Inequality on a general convex normed space Assume $(X,\|\cdot\|)$ is a normed space with the following property: if $x \neq y \in X$ have norm 1 then $\|\frac{x+y}{2}\|<1$. (We then say that $X$ is strictly convex) 
Prove that if $C$ is a convex (though not necessarily close) subset of $X$ and $x_0 \notin C$ and put $r=d(x_0,C)$ then $\{y\in X|\|y-x_0\|\leq r\}\cap C$ has at most one element. 
As pointed out to me here I cannot simply use the methods posted in this link and that one since i cannot use the parallelogram law on a general normed space $X$. What would be then the correct approach for this?
 A: There are one or two things you have to check before the following proof.
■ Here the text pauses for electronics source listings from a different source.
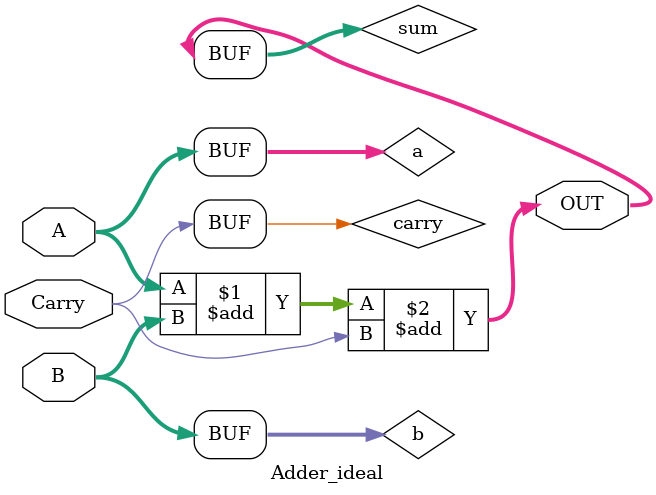
<source format=v>
`define max(a,b) ((a) > (b) ? (a) : (b))

module Adder_ideal #(
	parameter 	WIDTH_A = 16,
	parameter 	WIDTH_B = 16
)(
	input	wire	[WIDTH_A-1:0]					A,
	input	wire	[WIDTH_B-1:0]					B,
	input	wire									Carry,

	output	wire	[`max(WIDTH_A, WIDTH_B)-1:0]	OUT
);
	parameter BITS = `max(WIDTH_A, WIDTH_B);

	wire	signed	[BITS-1:0]			a;
	wire	signed	[BITS-1:0]			b;
	wire	signed						carry;
	wire	signed	[BITS-1:0]			sum;

	//Sign Extend
	assign	a = {{{BITS-WIDTH_A}{A[WIDTH_A-1]}}, A};	
	assign	b = {{{BITS-WIDTH_B}{B[WIDTH_B-1]}}, B};	

	//Carry in
	assign	carry = Carry;

	//Sum = A + B + Carry_in
	assign 	sum = a + b + carry;

	//Truncate internal result to output
	assign	OUT = sum;
endmodule

</source>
Since you don't assume $C$ to be closed, what happens if $x_0\in\overline{C}$. (What is a closed ball of radius $0$?) This is a special case which should be dealt with separately.
Edit: (A little note on balls of radius $0$.) Let $x\in X$, and let $r>0$. Denote the open ball of centre $x$ and radius $r$ by $B(x,r)$, and the corresponding closed ball by $\bar B(x,r)$. Then, since $X$ is a normed space, the closure $\overline{B(x,r)}$ is equal to $\bar B(x,r)$. There are two candidates for the closed ball at $x$ of radius $0$, namely $\{x\}$ and $\emptyset$. Now, certainly, the open ball at $x$ of radius $0$ should be empty; there are no elements $y$ of $X$ satisfying $\|y-x\|<0$. The closure of $\emptyset$ is $\emptyset$. One the other hand, there is exactly one element $y\in Y$ which satisfies $\|y-x\|\leq 0$, namely $y=x$. In terms of this question, it makes no difference which is used, since $\{x_0\}\cap C=\emptyset\cap C=\emptyset$, if $x_0\notin C$.
By some translation and scaling, we may assume that $x_0=0$ and $r=1$. Set $B=\{y\in X:\|y\|\leq 1\}$ (The closed unit ball of $X$). Now $E:=B\cap\overline{C}$ is a closed convex set in $X$. (If $E$ is empty then we don't have anything to prove so assume not.) $x_1,x_2\in E$. Assume, towards a contradiction that $x_1\neq x_2$. Then $y:=(x_1+x_2)/2\in E$ (why?). Now, we have $\|x_1\|=\|x_2\|=1$ (why?), and so, by strict convexity $\|y\|<1$. This is impossible, so we must have $x_1=x_2$. This shows that $E$ can contain at most one point. The result you seek follows from this.
I've deliberately left out one or two details to be filled in. You should also justify that it is indeed OK to translate and scale to the origin, this is a common trick in normed space theory, but it should be justified.
Interestingly enough, strict convexity is not enough for the intersection to be non-empty; see Least norm in convex set in Banach space.